[What you have to do] Scan the entries that follow for the word "labels", then report every line in which it appears.

[Supplied records]
★ ★ ★

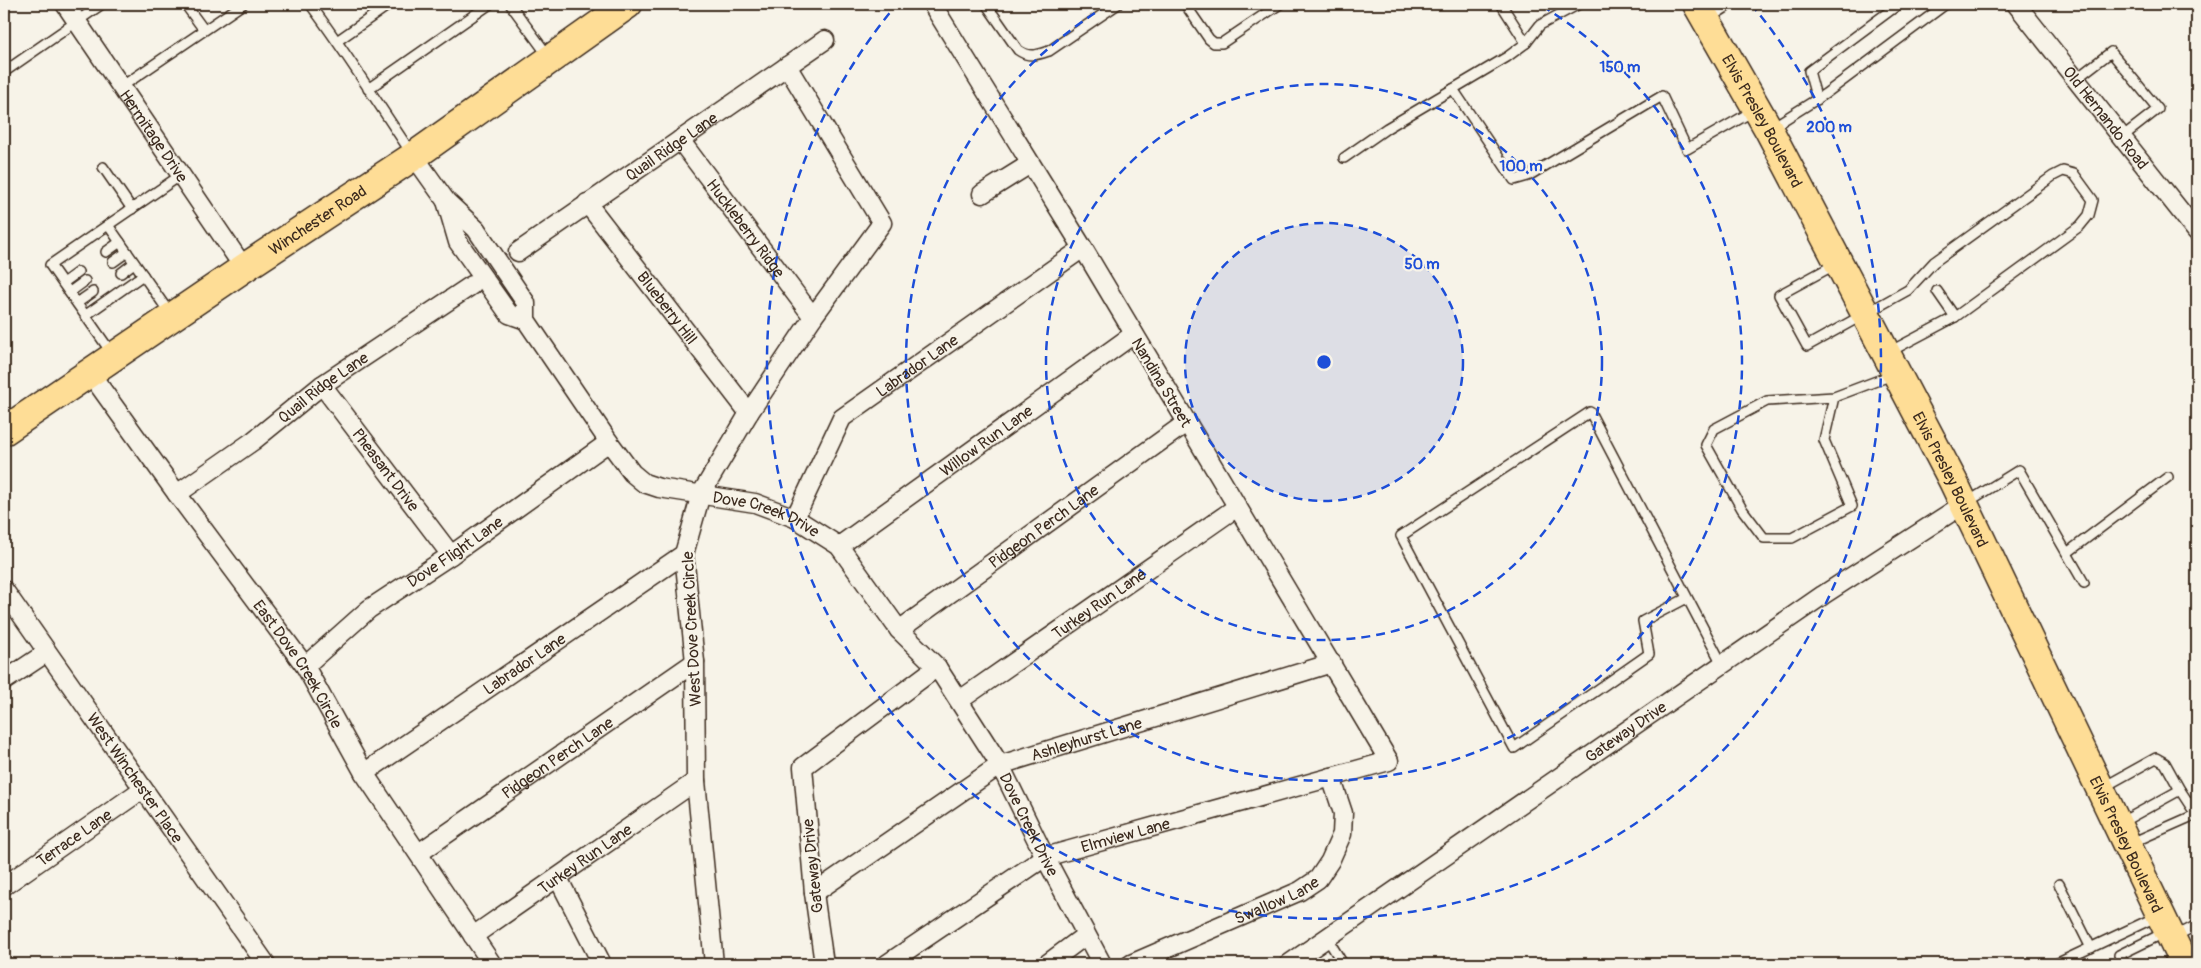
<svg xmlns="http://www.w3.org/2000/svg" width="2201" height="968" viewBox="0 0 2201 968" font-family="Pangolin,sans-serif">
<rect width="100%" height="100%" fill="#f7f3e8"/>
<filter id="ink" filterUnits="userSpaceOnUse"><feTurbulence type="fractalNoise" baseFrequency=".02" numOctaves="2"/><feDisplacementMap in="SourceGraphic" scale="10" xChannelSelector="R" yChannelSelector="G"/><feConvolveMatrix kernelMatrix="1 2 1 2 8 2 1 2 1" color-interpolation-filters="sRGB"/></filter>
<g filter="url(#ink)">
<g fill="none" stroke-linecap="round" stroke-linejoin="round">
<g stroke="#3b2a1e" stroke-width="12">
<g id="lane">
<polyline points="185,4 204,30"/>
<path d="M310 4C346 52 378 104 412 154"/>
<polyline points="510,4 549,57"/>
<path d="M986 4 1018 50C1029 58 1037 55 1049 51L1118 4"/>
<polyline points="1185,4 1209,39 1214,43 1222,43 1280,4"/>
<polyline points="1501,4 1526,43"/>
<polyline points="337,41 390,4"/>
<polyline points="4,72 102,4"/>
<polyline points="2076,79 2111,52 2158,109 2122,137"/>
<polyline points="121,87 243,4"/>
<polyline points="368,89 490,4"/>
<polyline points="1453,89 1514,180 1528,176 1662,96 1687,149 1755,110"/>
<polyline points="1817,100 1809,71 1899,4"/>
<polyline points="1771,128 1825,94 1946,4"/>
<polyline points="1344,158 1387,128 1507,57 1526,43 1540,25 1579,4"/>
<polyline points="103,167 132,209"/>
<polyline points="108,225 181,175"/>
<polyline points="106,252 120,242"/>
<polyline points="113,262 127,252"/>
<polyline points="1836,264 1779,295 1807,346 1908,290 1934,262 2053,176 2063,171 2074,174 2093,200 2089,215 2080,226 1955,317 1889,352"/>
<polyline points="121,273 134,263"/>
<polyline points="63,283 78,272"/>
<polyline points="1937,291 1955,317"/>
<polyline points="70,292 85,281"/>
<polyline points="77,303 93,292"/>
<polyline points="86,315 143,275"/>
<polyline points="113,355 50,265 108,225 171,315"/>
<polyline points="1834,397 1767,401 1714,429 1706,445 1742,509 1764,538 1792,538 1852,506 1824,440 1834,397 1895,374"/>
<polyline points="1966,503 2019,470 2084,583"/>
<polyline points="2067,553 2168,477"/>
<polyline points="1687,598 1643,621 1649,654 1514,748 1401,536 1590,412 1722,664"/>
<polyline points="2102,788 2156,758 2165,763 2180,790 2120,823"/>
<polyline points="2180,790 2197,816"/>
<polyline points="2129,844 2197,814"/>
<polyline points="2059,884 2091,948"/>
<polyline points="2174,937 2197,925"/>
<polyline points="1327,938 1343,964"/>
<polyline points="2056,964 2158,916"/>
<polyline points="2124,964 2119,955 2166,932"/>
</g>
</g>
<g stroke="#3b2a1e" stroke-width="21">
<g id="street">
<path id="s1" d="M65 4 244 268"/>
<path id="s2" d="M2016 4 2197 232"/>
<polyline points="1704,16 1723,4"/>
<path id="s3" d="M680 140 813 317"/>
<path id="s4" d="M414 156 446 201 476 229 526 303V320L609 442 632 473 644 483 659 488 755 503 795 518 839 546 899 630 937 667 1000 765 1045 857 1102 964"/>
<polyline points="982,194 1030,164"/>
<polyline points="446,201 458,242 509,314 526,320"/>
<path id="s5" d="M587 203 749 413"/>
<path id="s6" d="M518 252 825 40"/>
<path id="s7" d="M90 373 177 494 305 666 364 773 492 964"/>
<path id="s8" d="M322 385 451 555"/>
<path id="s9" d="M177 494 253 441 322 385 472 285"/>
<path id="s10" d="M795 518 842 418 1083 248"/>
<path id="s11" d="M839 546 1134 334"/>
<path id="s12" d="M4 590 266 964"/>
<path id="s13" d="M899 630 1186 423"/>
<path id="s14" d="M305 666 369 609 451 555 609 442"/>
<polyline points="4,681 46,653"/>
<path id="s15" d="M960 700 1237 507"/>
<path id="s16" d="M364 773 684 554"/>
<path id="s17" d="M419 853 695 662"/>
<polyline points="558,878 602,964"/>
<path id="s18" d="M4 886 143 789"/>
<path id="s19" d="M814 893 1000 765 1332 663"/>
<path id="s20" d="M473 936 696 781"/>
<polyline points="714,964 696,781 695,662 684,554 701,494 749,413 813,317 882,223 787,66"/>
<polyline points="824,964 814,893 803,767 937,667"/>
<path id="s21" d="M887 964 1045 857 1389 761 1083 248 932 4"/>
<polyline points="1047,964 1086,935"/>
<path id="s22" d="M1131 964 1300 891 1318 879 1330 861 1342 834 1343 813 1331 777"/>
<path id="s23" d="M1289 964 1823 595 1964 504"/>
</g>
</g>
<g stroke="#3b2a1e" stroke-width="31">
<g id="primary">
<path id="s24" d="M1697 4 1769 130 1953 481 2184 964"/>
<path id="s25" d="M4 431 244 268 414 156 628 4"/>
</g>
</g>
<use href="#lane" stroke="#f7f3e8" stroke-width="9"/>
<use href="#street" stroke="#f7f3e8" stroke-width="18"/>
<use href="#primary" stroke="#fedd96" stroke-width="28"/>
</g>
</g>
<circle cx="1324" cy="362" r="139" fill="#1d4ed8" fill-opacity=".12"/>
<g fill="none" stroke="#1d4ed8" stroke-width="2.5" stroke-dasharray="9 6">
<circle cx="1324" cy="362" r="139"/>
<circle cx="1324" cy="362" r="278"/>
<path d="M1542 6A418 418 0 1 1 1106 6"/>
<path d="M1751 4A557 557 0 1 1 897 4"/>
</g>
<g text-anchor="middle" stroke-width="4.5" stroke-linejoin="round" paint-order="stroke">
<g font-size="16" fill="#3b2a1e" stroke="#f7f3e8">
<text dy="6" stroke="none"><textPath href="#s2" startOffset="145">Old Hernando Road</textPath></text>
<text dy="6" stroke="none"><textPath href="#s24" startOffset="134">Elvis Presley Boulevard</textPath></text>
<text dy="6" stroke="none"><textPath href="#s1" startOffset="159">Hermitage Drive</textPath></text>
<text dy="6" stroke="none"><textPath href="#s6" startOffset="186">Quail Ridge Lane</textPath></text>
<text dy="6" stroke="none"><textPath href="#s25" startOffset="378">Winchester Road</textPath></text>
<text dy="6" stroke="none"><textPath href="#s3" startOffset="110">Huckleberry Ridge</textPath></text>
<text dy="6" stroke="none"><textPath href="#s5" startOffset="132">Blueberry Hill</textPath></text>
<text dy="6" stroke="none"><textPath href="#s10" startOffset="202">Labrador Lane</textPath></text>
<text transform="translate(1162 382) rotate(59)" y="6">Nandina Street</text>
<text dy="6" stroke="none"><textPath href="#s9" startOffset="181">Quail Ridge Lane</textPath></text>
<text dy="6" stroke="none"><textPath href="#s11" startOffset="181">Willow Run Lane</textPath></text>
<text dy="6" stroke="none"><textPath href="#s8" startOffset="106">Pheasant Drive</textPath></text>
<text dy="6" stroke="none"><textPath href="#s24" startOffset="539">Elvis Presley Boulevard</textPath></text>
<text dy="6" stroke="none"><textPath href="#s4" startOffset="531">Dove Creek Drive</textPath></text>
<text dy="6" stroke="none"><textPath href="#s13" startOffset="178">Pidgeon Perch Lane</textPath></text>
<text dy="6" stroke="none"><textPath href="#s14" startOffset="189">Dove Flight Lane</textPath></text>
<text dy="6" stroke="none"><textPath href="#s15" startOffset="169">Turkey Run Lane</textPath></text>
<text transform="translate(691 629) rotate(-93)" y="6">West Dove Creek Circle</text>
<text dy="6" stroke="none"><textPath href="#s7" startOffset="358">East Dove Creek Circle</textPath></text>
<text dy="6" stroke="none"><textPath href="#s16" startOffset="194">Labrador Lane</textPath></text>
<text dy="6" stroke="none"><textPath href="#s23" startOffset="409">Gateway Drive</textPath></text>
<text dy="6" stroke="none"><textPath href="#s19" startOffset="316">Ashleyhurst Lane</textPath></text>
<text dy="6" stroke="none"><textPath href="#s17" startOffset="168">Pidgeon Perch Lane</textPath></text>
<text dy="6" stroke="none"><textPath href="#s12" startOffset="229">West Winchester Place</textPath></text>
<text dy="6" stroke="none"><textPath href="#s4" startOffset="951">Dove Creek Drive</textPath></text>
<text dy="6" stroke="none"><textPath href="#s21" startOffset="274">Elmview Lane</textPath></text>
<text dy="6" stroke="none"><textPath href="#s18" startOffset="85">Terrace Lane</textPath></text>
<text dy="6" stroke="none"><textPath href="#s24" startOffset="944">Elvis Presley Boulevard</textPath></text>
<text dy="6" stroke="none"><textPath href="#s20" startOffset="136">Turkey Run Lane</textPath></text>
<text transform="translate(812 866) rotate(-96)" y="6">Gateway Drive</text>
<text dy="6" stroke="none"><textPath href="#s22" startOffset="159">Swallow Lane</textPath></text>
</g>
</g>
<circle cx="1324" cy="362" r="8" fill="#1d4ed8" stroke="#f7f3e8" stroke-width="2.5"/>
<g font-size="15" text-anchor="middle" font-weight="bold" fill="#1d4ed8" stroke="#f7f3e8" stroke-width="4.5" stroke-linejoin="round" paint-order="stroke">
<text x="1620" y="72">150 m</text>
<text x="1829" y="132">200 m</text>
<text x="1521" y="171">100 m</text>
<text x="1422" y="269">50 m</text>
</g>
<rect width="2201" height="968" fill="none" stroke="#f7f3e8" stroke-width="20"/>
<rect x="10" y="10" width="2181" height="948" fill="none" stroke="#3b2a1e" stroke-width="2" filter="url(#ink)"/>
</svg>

★ ★ ★

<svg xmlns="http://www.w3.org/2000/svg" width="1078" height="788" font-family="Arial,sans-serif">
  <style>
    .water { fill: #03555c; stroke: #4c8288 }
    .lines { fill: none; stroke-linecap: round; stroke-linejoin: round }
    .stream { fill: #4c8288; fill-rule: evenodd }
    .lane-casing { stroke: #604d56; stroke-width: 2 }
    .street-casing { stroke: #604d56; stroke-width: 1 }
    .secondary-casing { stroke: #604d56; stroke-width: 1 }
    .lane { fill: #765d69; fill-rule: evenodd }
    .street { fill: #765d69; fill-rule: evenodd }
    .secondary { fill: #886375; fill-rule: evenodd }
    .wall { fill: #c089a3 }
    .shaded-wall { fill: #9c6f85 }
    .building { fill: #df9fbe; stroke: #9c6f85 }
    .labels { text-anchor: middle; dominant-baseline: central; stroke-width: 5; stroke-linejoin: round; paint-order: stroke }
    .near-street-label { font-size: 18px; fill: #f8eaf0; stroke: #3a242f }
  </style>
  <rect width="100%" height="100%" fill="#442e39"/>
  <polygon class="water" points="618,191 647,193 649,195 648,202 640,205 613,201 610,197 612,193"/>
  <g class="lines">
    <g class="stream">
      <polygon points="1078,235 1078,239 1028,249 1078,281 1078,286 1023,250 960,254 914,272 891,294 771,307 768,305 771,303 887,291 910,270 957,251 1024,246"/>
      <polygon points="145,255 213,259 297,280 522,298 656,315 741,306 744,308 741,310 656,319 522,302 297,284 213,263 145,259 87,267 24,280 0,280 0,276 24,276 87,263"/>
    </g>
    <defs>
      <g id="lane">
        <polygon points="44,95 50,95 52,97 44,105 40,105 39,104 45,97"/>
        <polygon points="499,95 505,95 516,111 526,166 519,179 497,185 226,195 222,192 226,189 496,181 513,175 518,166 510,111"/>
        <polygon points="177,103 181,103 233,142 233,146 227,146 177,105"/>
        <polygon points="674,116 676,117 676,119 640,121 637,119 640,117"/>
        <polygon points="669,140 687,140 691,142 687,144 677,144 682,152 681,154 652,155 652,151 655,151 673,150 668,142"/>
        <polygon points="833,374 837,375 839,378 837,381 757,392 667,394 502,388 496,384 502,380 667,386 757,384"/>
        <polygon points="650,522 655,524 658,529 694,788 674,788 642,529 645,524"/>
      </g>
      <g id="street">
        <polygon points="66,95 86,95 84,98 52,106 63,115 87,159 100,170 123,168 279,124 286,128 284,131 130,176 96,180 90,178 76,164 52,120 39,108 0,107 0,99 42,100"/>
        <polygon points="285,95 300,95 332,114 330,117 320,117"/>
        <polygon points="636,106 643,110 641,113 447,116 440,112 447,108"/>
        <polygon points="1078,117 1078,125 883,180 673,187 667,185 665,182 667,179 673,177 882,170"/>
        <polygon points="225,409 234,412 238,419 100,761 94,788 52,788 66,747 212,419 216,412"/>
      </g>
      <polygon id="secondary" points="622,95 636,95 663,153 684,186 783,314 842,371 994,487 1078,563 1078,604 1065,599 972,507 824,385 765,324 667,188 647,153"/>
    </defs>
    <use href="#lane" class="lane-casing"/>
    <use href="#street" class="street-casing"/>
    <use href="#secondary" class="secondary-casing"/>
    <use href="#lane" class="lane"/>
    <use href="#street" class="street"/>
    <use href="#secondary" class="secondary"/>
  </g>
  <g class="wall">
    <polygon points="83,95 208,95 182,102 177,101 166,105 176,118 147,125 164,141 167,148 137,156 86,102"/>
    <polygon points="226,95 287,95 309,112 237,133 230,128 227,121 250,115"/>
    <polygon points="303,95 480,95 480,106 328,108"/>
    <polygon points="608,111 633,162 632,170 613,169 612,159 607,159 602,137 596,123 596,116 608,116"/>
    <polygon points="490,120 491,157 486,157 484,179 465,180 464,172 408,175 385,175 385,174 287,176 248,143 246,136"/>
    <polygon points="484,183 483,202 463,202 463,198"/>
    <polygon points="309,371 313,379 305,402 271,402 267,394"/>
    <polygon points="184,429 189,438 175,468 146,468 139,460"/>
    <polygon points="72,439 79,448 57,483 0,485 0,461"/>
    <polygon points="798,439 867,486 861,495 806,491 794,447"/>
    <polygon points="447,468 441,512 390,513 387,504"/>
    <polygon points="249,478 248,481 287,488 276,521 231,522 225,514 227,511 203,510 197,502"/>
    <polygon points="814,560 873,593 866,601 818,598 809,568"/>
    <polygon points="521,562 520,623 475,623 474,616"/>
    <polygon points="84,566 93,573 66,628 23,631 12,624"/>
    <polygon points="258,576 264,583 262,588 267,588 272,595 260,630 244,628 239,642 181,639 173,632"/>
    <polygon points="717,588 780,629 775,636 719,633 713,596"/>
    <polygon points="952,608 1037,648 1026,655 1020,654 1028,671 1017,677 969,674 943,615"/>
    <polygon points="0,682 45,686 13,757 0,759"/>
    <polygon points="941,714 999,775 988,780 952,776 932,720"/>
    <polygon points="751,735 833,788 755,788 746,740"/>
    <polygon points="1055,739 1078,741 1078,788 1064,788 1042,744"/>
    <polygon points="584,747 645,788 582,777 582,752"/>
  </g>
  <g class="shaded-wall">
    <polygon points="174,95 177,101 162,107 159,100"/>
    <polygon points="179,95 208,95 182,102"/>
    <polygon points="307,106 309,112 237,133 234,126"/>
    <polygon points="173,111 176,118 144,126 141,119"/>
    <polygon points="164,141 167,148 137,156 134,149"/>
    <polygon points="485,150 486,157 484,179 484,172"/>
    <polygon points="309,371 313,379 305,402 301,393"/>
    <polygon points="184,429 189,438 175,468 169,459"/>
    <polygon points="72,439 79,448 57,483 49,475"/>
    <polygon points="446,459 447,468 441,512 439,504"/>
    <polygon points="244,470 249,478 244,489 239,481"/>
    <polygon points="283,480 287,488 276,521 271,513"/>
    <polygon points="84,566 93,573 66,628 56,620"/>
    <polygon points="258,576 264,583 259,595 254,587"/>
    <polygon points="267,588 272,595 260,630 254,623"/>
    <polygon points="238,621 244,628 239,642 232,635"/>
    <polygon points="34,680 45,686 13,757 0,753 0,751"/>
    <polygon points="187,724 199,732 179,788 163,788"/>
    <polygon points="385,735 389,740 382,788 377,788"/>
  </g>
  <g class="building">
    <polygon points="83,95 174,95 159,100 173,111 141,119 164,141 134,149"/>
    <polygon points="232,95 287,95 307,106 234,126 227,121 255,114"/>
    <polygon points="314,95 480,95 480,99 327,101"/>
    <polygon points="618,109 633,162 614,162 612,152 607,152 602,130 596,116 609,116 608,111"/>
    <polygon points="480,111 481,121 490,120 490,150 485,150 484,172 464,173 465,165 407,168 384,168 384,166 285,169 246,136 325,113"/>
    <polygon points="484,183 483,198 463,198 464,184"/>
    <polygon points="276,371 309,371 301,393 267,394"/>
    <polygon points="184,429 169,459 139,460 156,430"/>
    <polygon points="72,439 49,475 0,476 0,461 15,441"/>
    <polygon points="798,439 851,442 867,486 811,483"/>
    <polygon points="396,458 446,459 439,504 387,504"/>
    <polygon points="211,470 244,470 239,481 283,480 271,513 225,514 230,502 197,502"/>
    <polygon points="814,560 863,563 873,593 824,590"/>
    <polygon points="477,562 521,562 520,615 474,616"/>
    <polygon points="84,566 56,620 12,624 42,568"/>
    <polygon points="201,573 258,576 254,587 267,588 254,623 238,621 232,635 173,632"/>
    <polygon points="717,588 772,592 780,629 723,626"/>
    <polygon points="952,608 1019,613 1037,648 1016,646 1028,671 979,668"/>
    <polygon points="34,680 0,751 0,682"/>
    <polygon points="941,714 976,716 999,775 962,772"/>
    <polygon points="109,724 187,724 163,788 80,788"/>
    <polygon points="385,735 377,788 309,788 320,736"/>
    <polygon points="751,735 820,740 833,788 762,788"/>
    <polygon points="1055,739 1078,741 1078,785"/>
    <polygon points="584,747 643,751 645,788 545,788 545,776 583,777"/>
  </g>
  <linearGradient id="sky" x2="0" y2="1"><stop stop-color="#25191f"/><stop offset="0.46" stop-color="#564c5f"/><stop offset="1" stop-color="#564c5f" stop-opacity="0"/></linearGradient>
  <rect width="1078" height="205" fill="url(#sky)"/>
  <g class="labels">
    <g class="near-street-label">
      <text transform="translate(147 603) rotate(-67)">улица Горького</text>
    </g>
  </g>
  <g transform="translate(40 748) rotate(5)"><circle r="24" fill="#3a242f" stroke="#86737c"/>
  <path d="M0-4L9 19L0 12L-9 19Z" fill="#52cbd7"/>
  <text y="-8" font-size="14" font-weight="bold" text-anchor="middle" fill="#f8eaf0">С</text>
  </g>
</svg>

★ ★ ★

[Answer box]
    .labels { text-anchor: middle; dominant-baseline: central; stroke-width: 5; stroke-linejoin: round; paint-order: stroke }
  <g class="labels">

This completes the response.